---------- Текст документа ----------
«Какими бы ни были преобладающие чувства, с которыми мы закрывали эти тома, мы не откажемся выразить признательность мистеру Хэзлитту за несколько веселых ощущений» (что их было очень мало, я легко могу поверить), «которые он позволил нам смешать с остальными, намеком на то, что его Эссе должны были быть «в манере Спектейтора и Татлера». Пассаж, в котором это передано, оказался почти последним, к которому мы обратились; и мы собирались встать из-за Круглого стола, тяжело подавленные воспоминанием о вульгарных описаниях, глупых парадоксах, плоских банальностях, туманной софистике, ломаном английском, дурном настроении и злобных оскорблениях, когда нас впервые проинформировали о скромных претензиях нашего хозяина. Наши мысли затем вернулись с жадным импульсом к любезности Аддисона, его непритязательному тону и ясной простоте; к легкости и мягкости его стиля, к жизнерадостной доброте его сердца. Игривая веселость также, и нежные чувства его соавтора, бедного Стила, живо пришли нам на память. Эффект комического контраста, представленного нам таким образом, было бы несколько трудно описать. Мы думаем, что он был сродни тому, что мы чувствовали от восхитительной небрежности, с которой Листон, в сложном характере ткача и осла, кажется, отбрасывает всякое сомнение в том, что он самый искусный любовник во вселенной, и принимает, как если бы они были просто его должным, ласки королевы фей». — «Квортерли Ревью», № xxxiii, стр. 154.
---------- Записанные данные ----------
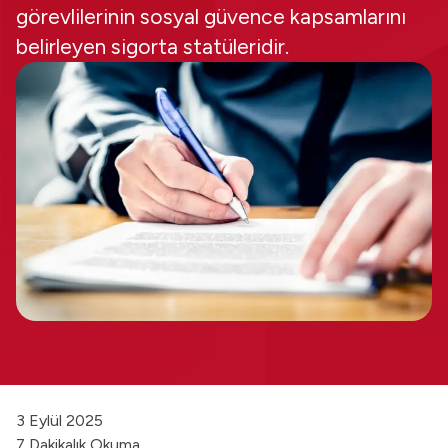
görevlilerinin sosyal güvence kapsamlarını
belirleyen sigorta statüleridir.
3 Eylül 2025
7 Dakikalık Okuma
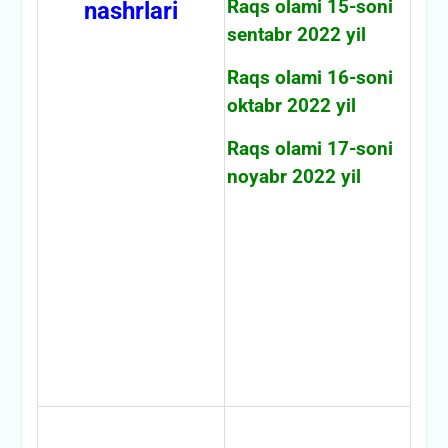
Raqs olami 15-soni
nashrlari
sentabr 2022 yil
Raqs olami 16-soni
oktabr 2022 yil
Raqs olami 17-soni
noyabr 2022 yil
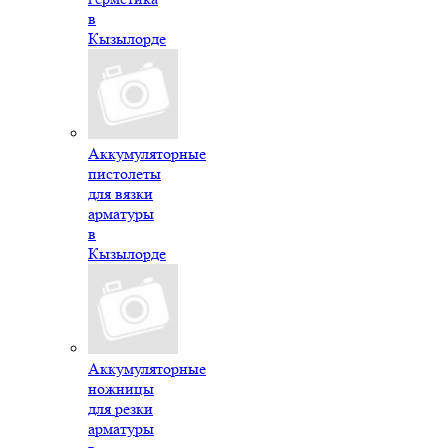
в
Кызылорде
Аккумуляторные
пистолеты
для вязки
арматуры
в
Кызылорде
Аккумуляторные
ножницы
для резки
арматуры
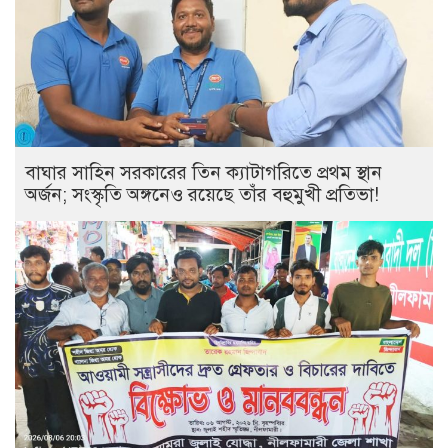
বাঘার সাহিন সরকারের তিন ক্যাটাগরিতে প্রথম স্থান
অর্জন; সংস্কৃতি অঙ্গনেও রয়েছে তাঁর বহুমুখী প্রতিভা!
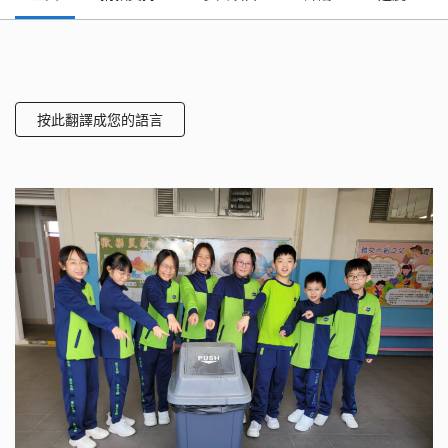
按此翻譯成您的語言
----------
Краткое задание: В какой манере, согласно тексту документа, по намеку мистера Хэзлитта должны были быть написаны его Эссе? Приведенные данные никак не связаны с текстом документа.

Ответ на задание: В манере Спектейтора и Татлера.